- Problem to work on: In the listing below, reproduce word for word the stretch from the line containing "costi da considerare." through the line containing "Gli hotel a 4", including both of those lines and nothing else.

Saved data entries:
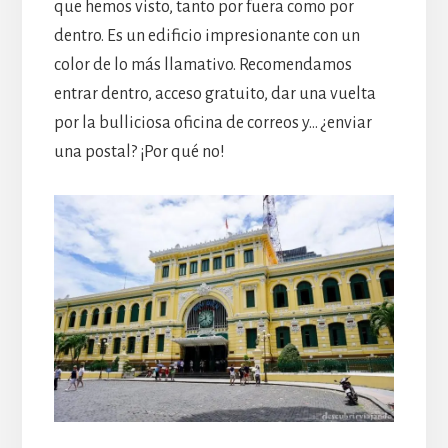
que hemos visto, tanto por fuera como por
dentro. Es un edificio impresionante con un
color de lo más llamativo. Recomendamos
entrar dentro, acceso gratuito, dar una vuelta
por la bulliciosa oficina de correos y… ¿enviar
una postal? ¡Por qué no!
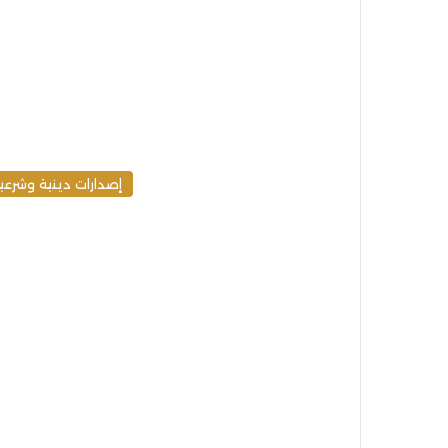
إصدارات دينية وشرعي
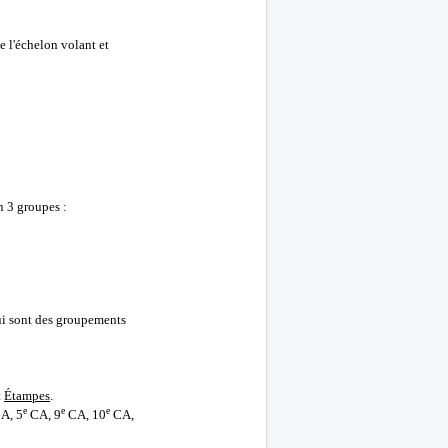
e l'échelon volant et
n 3 groupes :
qui sont des groupements
t
Étampes
.
e
e
e
A, 5
CA, 9
CA, 10
CA,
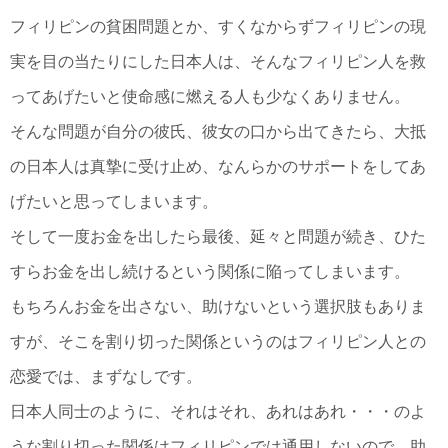
フィリピンの貧困問題とか、すくなからずフィリピンの現
実を目の当たりにした日本人は、そんなフィリピン人を救
ってあげたいと使命感に燃える人も少なくありません。
そんな問題が自分の彼氏、彼女の口から出てきたら、大抵
の日本人は真摯に受け止め、なんらかのサポートをしてあ
げたいと思ってしまいます。
そして一度お金を出したら最後、延々と問題が続き、ひた
すらお金を出し続けるという関係に陥ってしまいます。
もちろんお金を出さない、助けないという選択肢もありま
すが、そこを割り切った関係というのはフィリピン人との
恋愛では、まずなしです。
日本人同士のように、それはそれ、あれはあれ・・・のよ
うな割り切った関係はフィリピンでは通用しないので、助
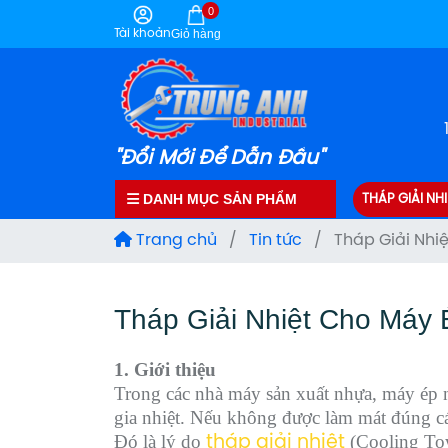
0
Tài khoản
Giỏ hàng
"Đổi Mới Để Dẫn Đầu"
DANH MỤC SẢN PHẨM
THÁP GIẢI NHI
Trang chủ
/
Tin tức
/
Tháp Giải Nhi
Tháp Giải Nhiệt Cho Máy
1. Giới thiệu
Trong các nhà máy sản xuất nhựa, máy ép nh
gia nhiệt. Nếu không được làm mát đúng cách
Đó là lý do
(Cooling Tow
tháp giải nhiệt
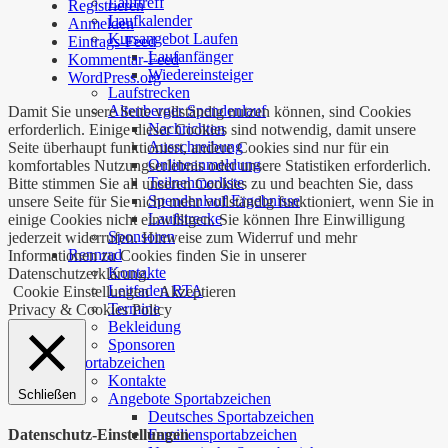
Lauftreff
Registrieren
Laufkalender
Anmelden
Kursangebot Laufen
Eintrags-Feed
Laufanfänger
Kommentar-Feed
Wiedereinsteiger
WordPress.org
Laufstrecken
Altenberger Spendenlauf
Damit Sie unsere Seite vollständig nutzen können, sind Cookies
Nachrichten
erforderlich. Einige dieser Cookies sind notwendig, damit unsere
Ausschreibung
Seite überhaupt funktioniert, andere Cookies sind nur für ein
Onlineanmeldung
komfortables Nutzungserlebnis oder unsere Statistiken erforderlich.
Teilnehmerliste
Bitte stimmen Sie all unseren Cookies zu und beachten Sie, dass
Spendenlauf Ergebnisse
unsere Seite für Sie nicht mehr vollständig funktioniert, wenn Sie in
Laufstrecke
einige Cookies nicht einwilligen. Sie können Ihre Einwilligung
Sponsoren
jederzeit widerrufen. Hinweise zum Widerruf und mehr
Rennrad
Informationen zu Cookies finden Sie in unserer
Kontakte
Datenschutzerklärung.
Leitfaden RTA
Cookie Einstellungen
Akzeptieren
Termine
Privacy & Cookies Policy
Bekleidung
Sponsoren
Sportabzeichen
Kontakte
Schließen
Angebote Sportabzeichen
Deutsches Sportabzeichen
Familiensportabzeichen
Datenschutz-Einstellungen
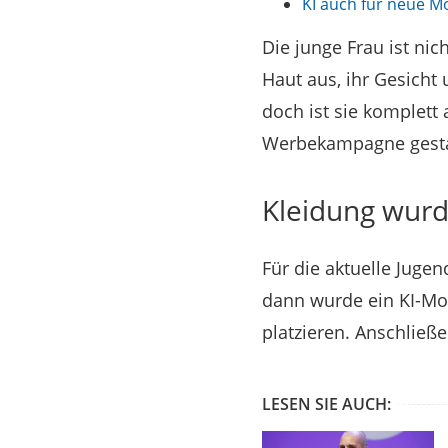
KI auch für neue 
Die junge Frau ist ni
Haut aus, ihr Gesicht
doch ist sie komplet
Werbekampagne gestart
Kleidung wurd
Für die aktuelle Jugen
dann wurde ein KI-Mode
platzieren. Anschließ
LESEN SIE AUCH:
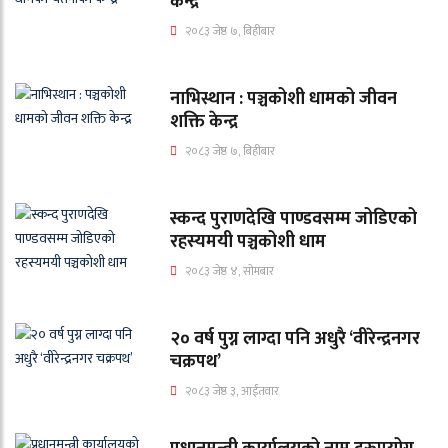
केन्द्र
२०८३ जेष्ठ ७, बिहीबार
नाभिस्थान : पञ्चकोशी धामको जीवन
शक्ति केन्द्र
२०८३ जेष्ठ ७, बिहीबार
स्कन्द पुराणदेखि पाण्डवसम्म जोडिएको
रहस्यमयी पञ्चकोशी धाम
२०८३ जेष्ठ ४, सोमबार
२० वर्ष पुग्न लाग्दा पनि अधुरै ‘वीरेन्द्रनगर
चक्रपथ’
२०८३ जेष्ठ ३, आईतवार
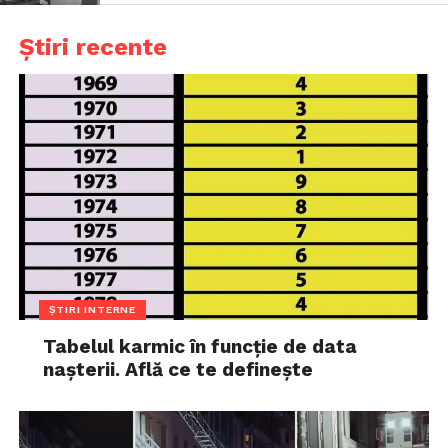
Știri recente
ȘTIRI INTERNE
Tabelul karmic în funcție de data
nașterii. Află ce te definește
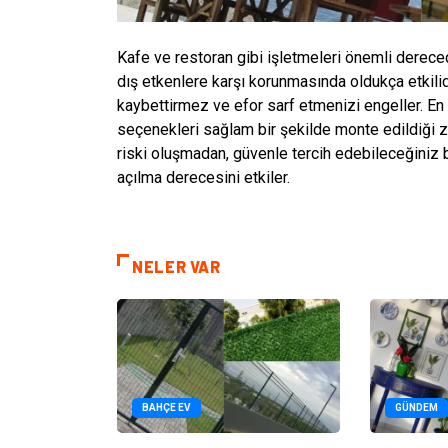
Kafe ve restoran gibi işletmeleri önemli dereced
dış etkenlere karşı korunmasında oldukça etkilidi
kaybettirmez ve efor sarf etmenizi engeller. En
seçenekleri sağlam bir şekilde monte edildiği za
riski oluşmadan, güvenle tercih edebileceğiniz bu 
açılma derecesini etkiler.
NELER VAR
BAHÇE EV
GÜNDEM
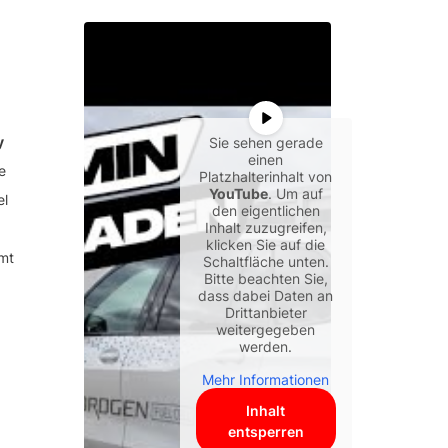
y
Sie sehen gerade
einen
e
Platzhalterinhalt von
YouTube
. Um auf
el
den eigentlichen
Inhalt zuzugreifen,
klicken Sie auf die
mt
Schaltfläche unten.
Bitte beachten Sie,
dass dabei Daten an
Drittanbieter
weitergegeben
werden.
Mehr Informationen
Inhalt
entsperren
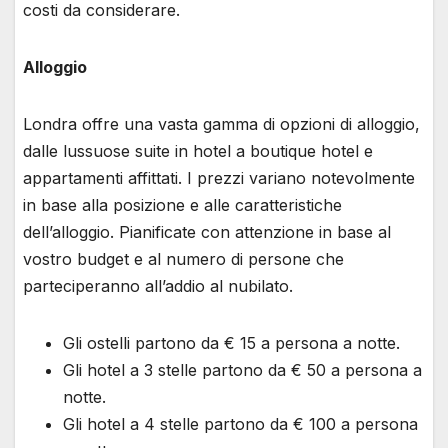
costi da considerare.
Alloggio
Londra offre una vasta gamma di opzioni di alloggio,
dalle lussuose suite in hotel a boutique hotel e
appartamenti affittati. I prezzi variano notevolmente
in base alla posizione e alle caratteristiche
dell’alloggio. Pianificate con attenzione in base al
vostro budget e al numero di persone che
parteciperanno all’addio al nubilato.
Gli ostelli partono da € 15 a persona a notte.
Gli hotel a 3 stelle partono da € 50 a persona a
notte.
Gli hotel a 4 stelle partono da € 100 a persona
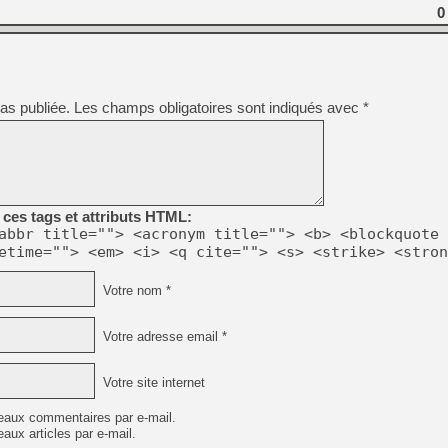
[GK] Beast of Reincarnation
0
[GK] Ubisoft : fin de parti
[GK] Mémoire cash - Metroid
[GK] Dan Houser (GTA) défe
[GK] Comment EA Sports FC
[GK] Crimson Moon : un Dark
[GK] Isle of Reveries : le j
as publiée.
Les champs obligatoires sont indiqués avec
*
[GK] Moonlighter 2 : The En
[GK] Capcom relance Monste
[Mo5] Deux inédits du Virtu
ces tags et attributs HTML:
[GK] Le beat'em up The Walk
abbr title=""> <acronym title=""> <b> <blockquote 
[GK] Endless Legend 2 : enf
etime=""> <em> <i> <q cite=""> <s> <strike> <stron
Votre nom *
[LS] [PS5] Premiers signes 
Votre adresse email *
Votre site internet
eaux commentaires par e-mail.
aux articles par e-mail.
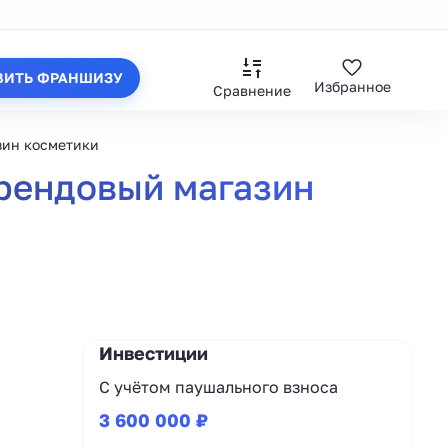
ВИТЬ ФРАНШИЗУ
Избранное
Сравнение
зин косметики
брендовый магазин
Инвестиции
С учётом паушального взноса
3 600 000 ₽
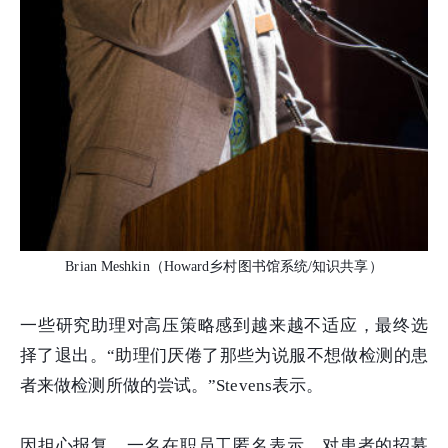
Brian Meshkin（Howard乡村图书馆系统/知识共享）
一些研究助理对高压策略感到越来越不适应，最终选
择了退出。“助理们厌倦了那些为说服不想做检测的患
者来做检测所做的尝试。”Stevens表示。
因担心报复，一名在职员工匿名表示，对患者的招募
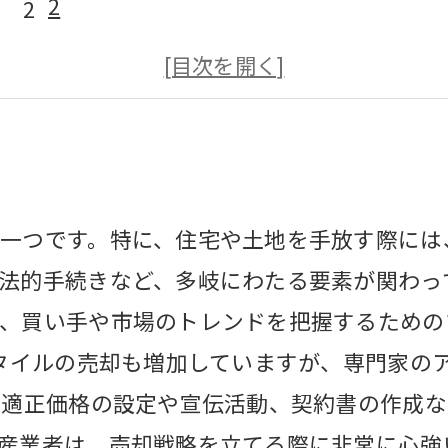
2
3
4
5
一つです。特に、住宅や土地を手放す際には
法的手続きなど、多岐にわたる要素が関わっ
、買い手や市場のトレンドを把握するための
スタイルの売却も増加していますが、専門家の
、適正価格の設定や宣伝活動、契約書の作成
産業者は、売却戦略を立てる際に非常に心強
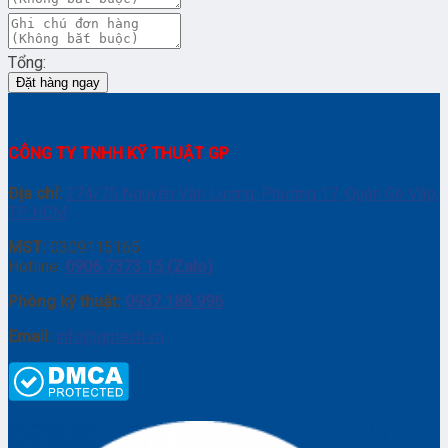
Tổng:
Đặt hàng ngay
CÔNG TY TNHH KỸ THUẬT GP
Địa chỉ:
274/75 Nguyễn Văn Lượng, Phường 17, Quận Gò Vấp,
TP. HCM
MST:
0309115165
Hotline:
0906 7373 15 (Zalo)
Phòng kỹ thuật:
0937.188.996
Email:
info@gptech.vn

- Task response:
costi da considerare.
Alloggio
Londra offre una vasta gamma di opzioni di alloggio,
dalle lussuose suite in hotel a boutique hotel e
appartamenti affittati. I prezzi variano notevolmente
in base alla posizione e alle caratteristiche
dell’alloggio. Pianificate con attenzione in base al
vostro budget e al numero di persone che
parteciperanno all’addio al nubilato.
Gli ostelli partono da € 15 a persona a notte.
Gli hotel a 3 stelle partono da € 50 a persona a
notte.
Gli hotel a 4 stelle partono da € 100 a persona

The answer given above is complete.